On ne parle jamais ou presque du prix d'un livre. Tu me diras, quand on aime on ne compte pas, mais à ce compte-là on pourrait en parler quand on n'aime pas, par exemple. Mais non, dans les critiques, il n'est jamais question du prix. On pourrait penser que c'est parce que les critiques n'achètent pas les livres qu'ils commentent, mais c'est faux : les blogueuses/eurs littéraires n'en parlent pas plus – et pourtant, même inondées de services de presse, la plupart restent de grandes clientes des librairies. On fait comme si tous les livres avaient le même prix, comme si c'était ça, le fameux prix unique du livre.
Or non, tous les livres n'ont pas le même prix. Et même si l'inflation est restée faible ces dix dernières années, pour qui n'a pas un budget illimité, une traduction à 25€ et un roman à 15€, ce n'est pas pareil.
Je sais bien ce qu'il en est pour les traductions : il a fallu acheter les droits, payer le traducteur (avec ou sans aide publique)... Mais quand Eho publie La Conversation de Jean d'O., par exemple, personne ne souligne que 15€ pour 120 pages écrites très gros, ça fait quand même très cher du mot. Trop plouc, sans doute.
… Mais pardon, plouc ou non, je ne voulais pas aller dans ce sens.
Je voulais surtout noter que personne ne remarque non plus quand un éditeur fait un vrai effort sur le prix. Les éditions Allia, par exemple : 6 ou 9 euros pour des romans certes courts mais parfois géniaux, avec le velours de la couverture et une qualité de papier incomparable avec celle d'un poche. En entend-on parler ? Si peu ! Pas de quoi donner envie à d'autres éditeurs de suivre la même voie, en tout cas.
Parce que tout de même, avec tous les coûts de la longue chaîne du livre (si tu n'as pas d'ordre de grandeur en tête, retiens que l'éditeur touche moins de 45% du prix HT du livre que tu achètes, avec quoi il doit payer l'impression, l'auteur (8 à 10%) et la promotion de l'ouvrage (s'il lui reste un centime)), avec tout ça, donc, baisser le prix relève d'une sorte de folie.
Et pourtant, régulièrement, certains s'y essaient. De gros éditeurs, sur le modèle de Taschen, tentent parfois un coup, en pariant sur de gros volumes de vente – mais en littérature, rarement...
Pour prendre un exemple que je connais bien : il y a deux ans, quand est sorti Le métro est un sport collectif, Rue fromentin a tenté un pari : ils ont à la fois investi dans la qualité (papier et couverture), et fixé un prix modique : 12 euros, franchement, c'était osé.

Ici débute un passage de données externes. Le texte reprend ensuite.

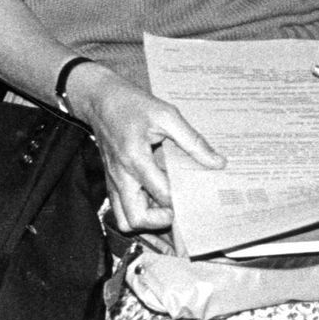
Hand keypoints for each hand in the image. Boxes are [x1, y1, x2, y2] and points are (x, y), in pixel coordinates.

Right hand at [68, 66, 223, 233]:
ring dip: (147, 221)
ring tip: (166, 207)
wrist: (101, 98)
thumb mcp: (167, 115)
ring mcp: (114, 182)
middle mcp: (121, 176)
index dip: (182, 199)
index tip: (197, 194)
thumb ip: (192, 141)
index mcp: (135, 159)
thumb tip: (217, 162)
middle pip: (136, 219)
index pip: (161, 194)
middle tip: (178, 207)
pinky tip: (154, 200)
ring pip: (125, 220)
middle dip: (161, 220)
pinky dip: (138, 213)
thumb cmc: (133, 104)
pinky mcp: (111, 182)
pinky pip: (120, 210)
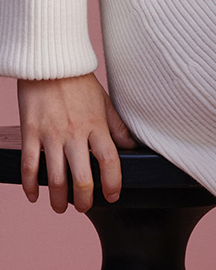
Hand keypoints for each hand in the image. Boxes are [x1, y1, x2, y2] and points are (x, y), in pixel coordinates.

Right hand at [17, 72, 136, 213]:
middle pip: (82, 177)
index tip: (113, 196)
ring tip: (60, 207)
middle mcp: (75, 133)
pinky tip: (34, 195)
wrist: (49, 61)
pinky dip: (30, 185)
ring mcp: (51, 134)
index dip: (113, 182)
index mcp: (96, 124)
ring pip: (55, 178)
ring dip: (58, 199)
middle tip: (83, 207)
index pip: (110, 160)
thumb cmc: (78, 81)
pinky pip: (30, 165)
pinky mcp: (31, 132)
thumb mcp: (103, 100)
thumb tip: (131, 145)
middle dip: (84, 200)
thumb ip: (116, 125)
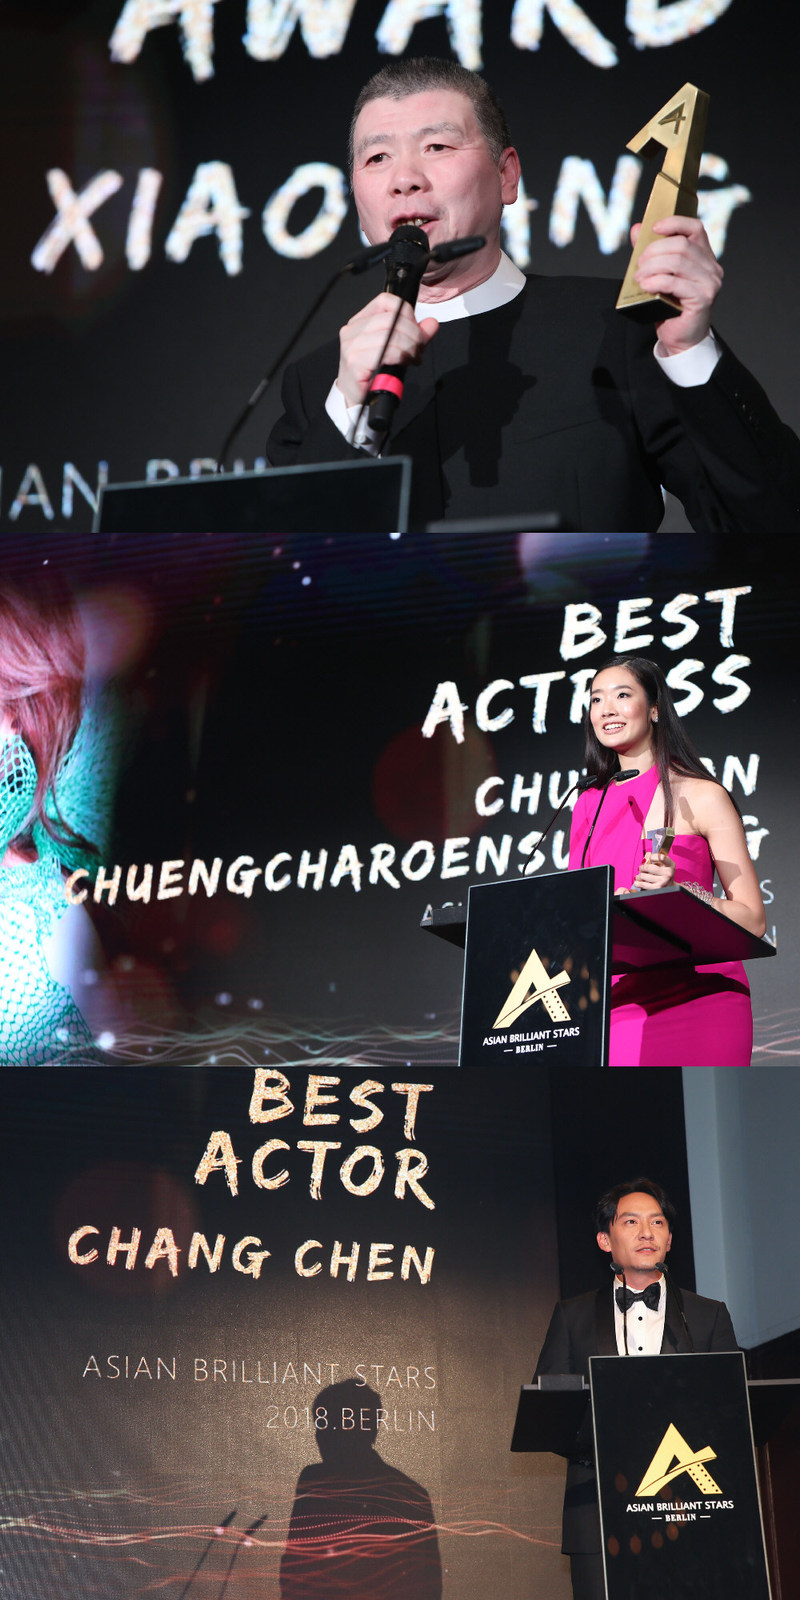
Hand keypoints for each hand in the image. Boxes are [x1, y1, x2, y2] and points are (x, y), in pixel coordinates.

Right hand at [336, 292, 438, 407]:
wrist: (356, 399)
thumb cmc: (372, 374)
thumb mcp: (397, 350)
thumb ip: (414, 335)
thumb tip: (432, 323)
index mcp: (360, 322)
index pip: (385, 301)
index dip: (406, 312)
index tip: (416, 329)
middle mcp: (352, 330)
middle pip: (391, 319)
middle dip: (413, 333)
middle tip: (419, 349)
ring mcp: (351, 345)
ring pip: (391, 335)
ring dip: (409, 347)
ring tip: (414, 358)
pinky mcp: (355, 361)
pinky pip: (386, 351)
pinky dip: (400, 356)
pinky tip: (404, 363)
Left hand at [631, 216, 722, 354]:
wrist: (681, 338)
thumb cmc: (670, 307)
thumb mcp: (659, 275)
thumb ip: (651, 252)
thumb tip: (637, 228)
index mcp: (704, 257)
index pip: (695, 228)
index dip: (674, 222)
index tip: (654, 228)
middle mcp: (712, 268)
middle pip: (682, 244)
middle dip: (654, 250)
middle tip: (638, 263)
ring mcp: (710, 283)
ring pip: (678, 261)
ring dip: (652, 267)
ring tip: (639, 277)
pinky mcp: (703, 298)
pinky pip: (675, 282)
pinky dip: (656, 281)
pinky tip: (646, 286)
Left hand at [631, 850, 675, 891]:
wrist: (670, 887)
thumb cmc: (664, 873)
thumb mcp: (663, 864)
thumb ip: (655, 858)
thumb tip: (647, 854)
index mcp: (670, 865)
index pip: (661, 857)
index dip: (652, 857)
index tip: (650, 858)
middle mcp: (668, 873)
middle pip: (648, 867)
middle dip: (642, 867)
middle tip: (641, 868)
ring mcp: (663, 882)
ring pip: (643, 876)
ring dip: (639, 876)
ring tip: (640, 876)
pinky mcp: (657, 888)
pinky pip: (642, 884)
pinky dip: (638, 882)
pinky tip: (638, 881)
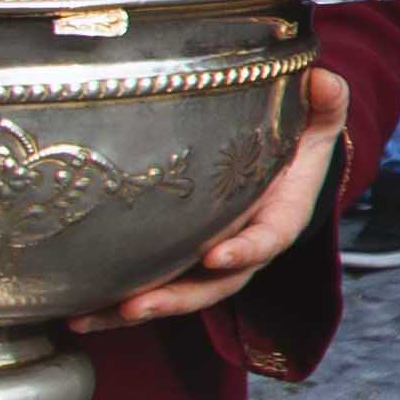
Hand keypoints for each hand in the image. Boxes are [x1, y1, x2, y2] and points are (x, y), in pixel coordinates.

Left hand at [82, 72, 350, 329]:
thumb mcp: (315, 126)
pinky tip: (75, 318)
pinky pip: (152, 291)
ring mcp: (210, 266)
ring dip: (136, 310)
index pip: (267, 240)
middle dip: (175, 298)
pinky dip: (113, 309)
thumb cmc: (295, 147)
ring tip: (91, 319)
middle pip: (214, 285)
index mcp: (279, 219)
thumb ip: (324, 107)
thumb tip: (323, 80)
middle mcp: (245, 252)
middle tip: (137, 304)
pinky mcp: (181, 267)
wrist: (282, 173)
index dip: (244, 251)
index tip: (215, 256)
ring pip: (178, 297)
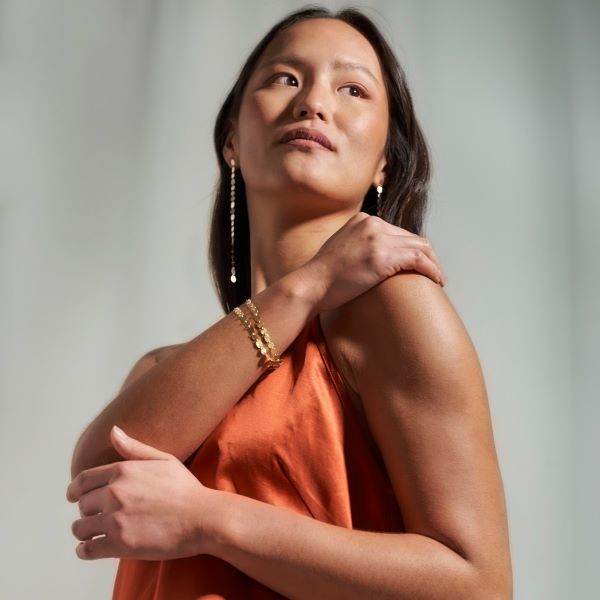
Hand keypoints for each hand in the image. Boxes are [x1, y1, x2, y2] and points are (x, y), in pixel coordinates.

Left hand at [66, 426, 216, 559]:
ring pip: (80, 528)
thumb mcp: (163, 459)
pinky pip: (87, 550)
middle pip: (82, 505)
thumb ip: (133, 448)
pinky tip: (92, 548)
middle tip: (97, 516)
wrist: (203, 517)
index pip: (82, 481)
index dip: (74, 490)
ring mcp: (115, 520)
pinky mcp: (119, 544)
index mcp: (122, 471)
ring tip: (94, 534)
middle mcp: (114, 493)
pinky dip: (86, 550)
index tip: (74, 497)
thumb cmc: (186, 489)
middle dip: (87, 511)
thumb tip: (113, 431)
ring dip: (85, 531)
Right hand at [299, 212, 446, 312]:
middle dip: (427, 256)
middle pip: (412, 237)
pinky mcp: (383, 256)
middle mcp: (372, 223)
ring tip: (438, 279)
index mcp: (363, 219)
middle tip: (434, 273)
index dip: (412, 249)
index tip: (419, 264)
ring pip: (421, 247)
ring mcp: (378, 238)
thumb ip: (358, 245)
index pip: (398, 232)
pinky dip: (432, 270)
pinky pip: (419, 260)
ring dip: (434, 263)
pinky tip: (436, 280)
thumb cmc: (323, 276)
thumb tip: (374, 259)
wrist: (311, 284)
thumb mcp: (341, 249)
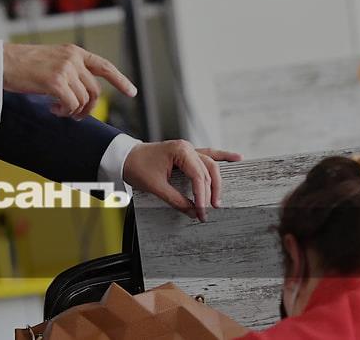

Alors qu'il aurait été si simple de le mettre à 15 ou 16 € (quitte à prendre un papier plus bouffant pour donner une impression de volume (c'est si facile))... Mais au final, qui a salué leur initiative ? Personne, je crois. Pas même des amis, ou les visiteurs de salon du livre. Nada.
Dans les écoles de commerce, on appelle ça l'élasticité-prix : la rapport entre l'évolution du prix d'un produit et le volume des ventes. Disons-le clairement : que la couverture soit souple ou cartonnée, je ne connais rien d'aussi peu élastique qu'un livre. Et c'est dommage.
… Et au fait, me demanderas-tu, pourquoi parler de ça maintenant ? Eh bien parce que de temps en temps, bille en tête face à l'implacable, un éditeur entreprend de braver le destin et les statistiques économiques. Wild project... Garde ça en tête quand je te parlerai du livre de Marc Molk que je suis en train de finir. J'aurais pu t'en faire l'éloge s'il avait coûté vingt euros. Il n'en coûte que douze, et c'est encore plus beau.